TASK BRIEF
Pick out the lines in the listing below that contain the word "weitere" and copy them.

MATERIAL PROVIDED
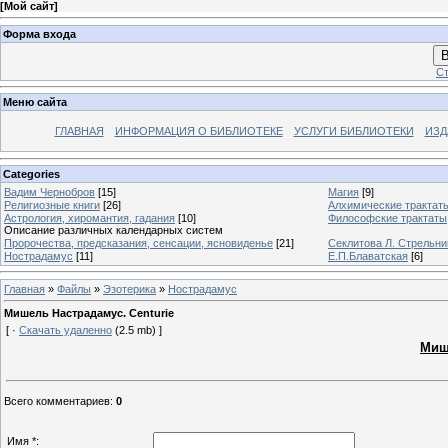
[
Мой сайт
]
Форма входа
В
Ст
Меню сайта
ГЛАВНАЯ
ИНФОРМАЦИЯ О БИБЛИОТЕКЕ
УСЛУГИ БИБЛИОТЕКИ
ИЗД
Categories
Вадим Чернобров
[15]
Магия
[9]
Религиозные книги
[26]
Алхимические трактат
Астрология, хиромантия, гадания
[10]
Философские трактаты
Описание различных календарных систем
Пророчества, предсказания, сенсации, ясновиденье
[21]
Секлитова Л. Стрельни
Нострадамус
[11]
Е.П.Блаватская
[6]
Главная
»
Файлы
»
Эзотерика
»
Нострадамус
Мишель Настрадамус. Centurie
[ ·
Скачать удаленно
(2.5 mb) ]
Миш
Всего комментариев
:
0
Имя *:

==

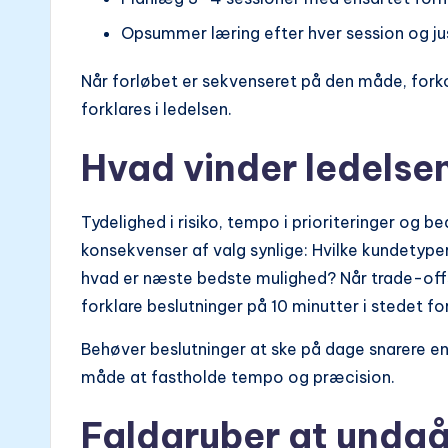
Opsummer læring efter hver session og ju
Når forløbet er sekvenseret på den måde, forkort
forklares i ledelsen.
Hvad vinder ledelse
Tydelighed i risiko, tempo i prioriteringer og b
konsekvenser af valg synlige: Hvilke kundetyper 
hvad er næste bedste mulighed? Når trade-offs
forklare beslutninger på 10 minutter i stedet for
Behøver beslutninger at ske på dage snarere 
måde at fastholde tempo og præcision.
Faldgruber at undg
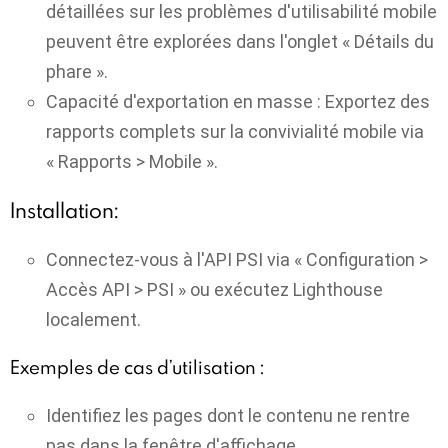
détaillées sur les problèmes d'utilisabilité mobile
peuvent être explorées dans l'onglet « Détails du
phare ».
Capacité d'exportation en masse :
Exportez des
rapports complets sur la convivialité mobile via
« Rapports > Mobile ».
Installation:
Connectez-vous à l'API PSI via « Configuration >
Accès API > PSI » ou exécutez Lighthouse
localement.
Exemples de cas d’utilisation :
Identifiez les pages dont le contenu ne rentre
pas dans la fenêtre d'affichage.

* * *

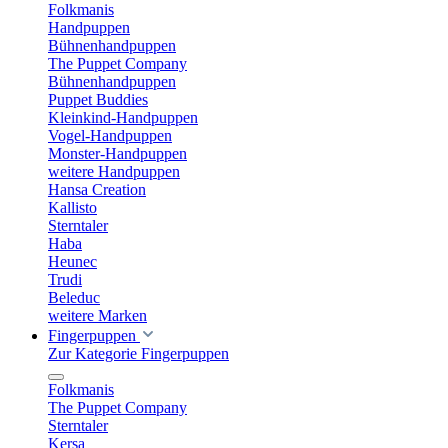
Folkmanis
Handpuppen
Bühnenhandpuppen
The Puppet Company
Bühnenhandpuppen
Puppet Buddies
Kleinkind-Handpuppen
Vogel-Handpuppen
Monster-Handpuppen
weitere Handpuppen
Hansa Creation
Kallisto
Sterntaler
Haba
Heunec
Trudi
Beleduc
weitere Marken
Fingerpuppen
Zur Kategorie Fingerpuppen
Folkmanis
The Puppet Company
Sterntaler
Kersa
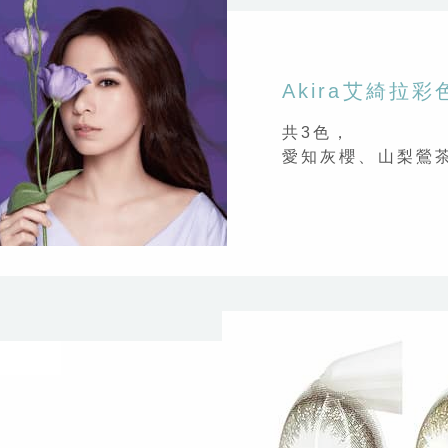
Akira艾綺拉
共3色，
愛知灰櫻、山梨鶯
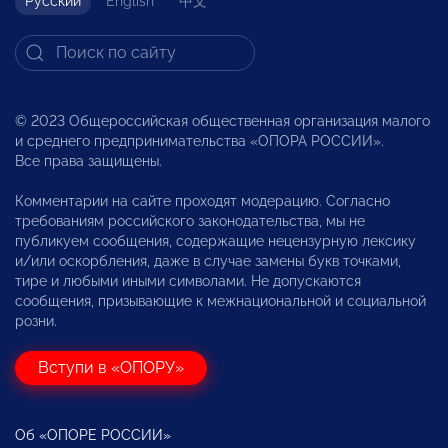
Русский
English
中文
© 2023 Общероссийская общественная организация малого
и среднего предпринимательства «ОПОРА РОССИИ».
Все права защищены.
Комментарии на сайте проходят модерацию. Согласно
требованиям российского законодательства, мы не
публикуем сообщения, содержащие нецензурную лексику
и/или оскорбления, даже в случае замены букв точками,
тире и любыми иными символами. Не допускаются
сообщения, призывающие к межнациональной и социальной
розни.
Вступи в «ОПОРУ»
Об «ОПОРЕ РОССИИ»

ANSWER BOX
weitere Handpuppen
weitere Marken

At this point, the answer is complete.